The film’s alternative systems — Cuban, British, and French — offer “free” care and unfailingly friendly caregivers. Recipients express their gratitude and expectation: the system makes sense, after all. “It all began with democracy,” beams former member of Parliament Tony Benn, which “gave the poor the vote” and “moved the power from the wallet to the ballot.” Imagine, Moore submits, that a government would look after its people before its businesses, noting that after WWII, England decided to pull together by mandating free health care. By contrast, after 9/11, the US rejected such “pulling together” and focused instead on going to war.
Though Moore purports to seek the costs (the higher taxes in France and England), he doesn’t find an interview subject to complain about it. Instead, citizens speak to the reasonable lives they lead, their affordable rent, and their vacations (one woman keeps a collection of sand from the many beaches she’s visited). If the scene seems like gimmicky overkill, it leads to the more pithy point: in France, says an expatriate interviewee, “The government is afraid of the people, they’re afraid of protests, they’re afraid of reactions from the people, whereas in the States people are afraid of the government. They’re afraid of acting up, they’re afraid of protesting, they’re afraid of getting out.”
As Sicko has it, the most effective resistance in the States is not highly visible. The examples are sympathetic, tragic, and sometimes fierce. Again, the overt case-making looks simplistic, but the film’s narrative is crafty. A 22-year-old cancer patient marries a Canadian so she can afford treatment by crossing the Detroit River periodically. While she notes that she’s telling “little white lies,” Moore again makes the broader point: “Yes, what Adrienne was doing was illegal.
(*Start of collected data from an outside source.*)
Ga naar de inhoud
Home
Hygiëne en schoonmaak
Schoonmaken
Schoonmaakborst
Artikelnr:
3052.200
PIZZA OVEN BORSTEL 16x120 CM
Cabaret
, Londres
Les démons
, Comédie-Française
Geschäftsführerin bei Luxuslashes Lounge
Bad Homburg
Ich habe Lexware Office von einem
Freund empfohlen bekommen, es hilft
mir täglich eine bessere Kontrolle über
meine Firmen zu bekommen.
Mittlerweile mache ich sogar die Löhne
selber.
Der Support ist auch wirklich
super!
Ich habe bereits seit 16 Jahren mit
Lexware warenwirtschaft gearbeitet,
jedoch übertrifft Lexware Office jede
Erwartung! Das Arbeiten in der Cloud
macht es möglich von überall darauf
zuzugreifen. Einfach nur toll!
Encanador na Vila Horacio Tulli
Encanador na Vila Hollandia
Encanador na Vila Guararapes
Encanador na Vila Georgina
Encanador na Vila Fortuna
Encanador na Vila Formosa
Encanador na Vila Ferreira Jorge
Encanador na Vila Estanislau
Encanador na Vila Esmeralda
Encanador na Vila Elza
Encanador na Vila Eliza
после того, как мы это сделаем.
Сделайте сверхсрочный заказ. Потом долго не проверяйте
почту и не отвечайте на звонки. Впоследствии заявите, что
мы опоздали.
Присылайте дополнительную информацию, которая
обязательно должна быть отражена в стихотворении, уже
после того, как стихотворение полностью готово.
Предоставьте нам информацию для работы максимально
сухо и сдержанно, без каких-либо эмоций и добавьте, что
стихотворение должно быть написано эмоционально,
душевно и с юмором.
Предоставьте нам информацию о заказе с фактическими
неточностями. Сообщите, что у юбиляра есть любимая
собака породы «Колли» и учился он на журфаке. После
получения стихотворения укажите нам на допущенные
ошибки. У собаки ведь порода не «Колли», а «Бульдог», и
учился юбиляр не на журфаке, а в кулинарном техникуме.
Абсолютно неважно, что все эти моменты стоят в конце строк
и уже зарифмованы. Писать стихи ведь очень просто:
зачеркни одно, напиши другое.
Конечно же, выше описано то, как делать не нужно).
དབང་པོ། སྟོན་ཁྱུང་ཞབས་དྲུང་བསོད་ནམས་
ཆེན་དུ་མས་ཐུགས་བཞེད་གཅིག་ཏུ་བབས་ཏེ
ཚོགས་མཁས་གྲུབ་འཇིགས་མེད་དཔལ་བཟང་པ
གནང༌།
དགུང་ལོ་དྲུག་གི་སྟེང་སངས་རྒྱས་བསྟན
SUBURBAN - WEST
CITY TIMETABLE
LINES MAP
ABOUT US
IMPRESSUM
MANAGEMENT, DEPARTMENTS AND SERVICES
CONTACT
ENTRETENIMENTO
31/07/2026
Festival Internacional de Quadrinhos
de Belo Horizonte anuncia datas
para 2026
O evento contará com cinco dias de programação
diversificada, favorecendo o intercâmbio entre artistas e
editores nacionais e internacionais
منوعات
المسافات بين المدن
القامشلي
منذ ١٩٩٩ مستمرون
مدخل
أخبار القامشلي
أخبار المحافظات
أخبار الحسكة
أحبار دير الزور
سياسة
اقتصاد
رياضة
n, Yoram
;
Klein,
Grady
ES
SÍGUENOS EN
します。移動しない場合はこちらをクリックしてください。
But we’re Americans. We go into other countries when we need to.” Looking at street surveillance tape of an impoverished patient being dumped by hospital employees onto Skid Row, he submits that a nation might be judged both by how it treats “those who are worst off” and those it deems its “best,” that is, the 9/11 heroes.
While it articulates all kinds of individual rage at these consistent failures, the film’s most effective moment is also self-congratulatory. Denied coverage for his daughter’s treatment, a man writes Cigna (“without my permission,” notes Moore), announcing that Michael Moore is making a movie about health care. “Have you ever been in a film before?”, he writes, at which point, the company calls to reverse the denial. If a movie not even made yet had such effect, maybe Sicko will inspire someone else, somewhere, to make a right decision.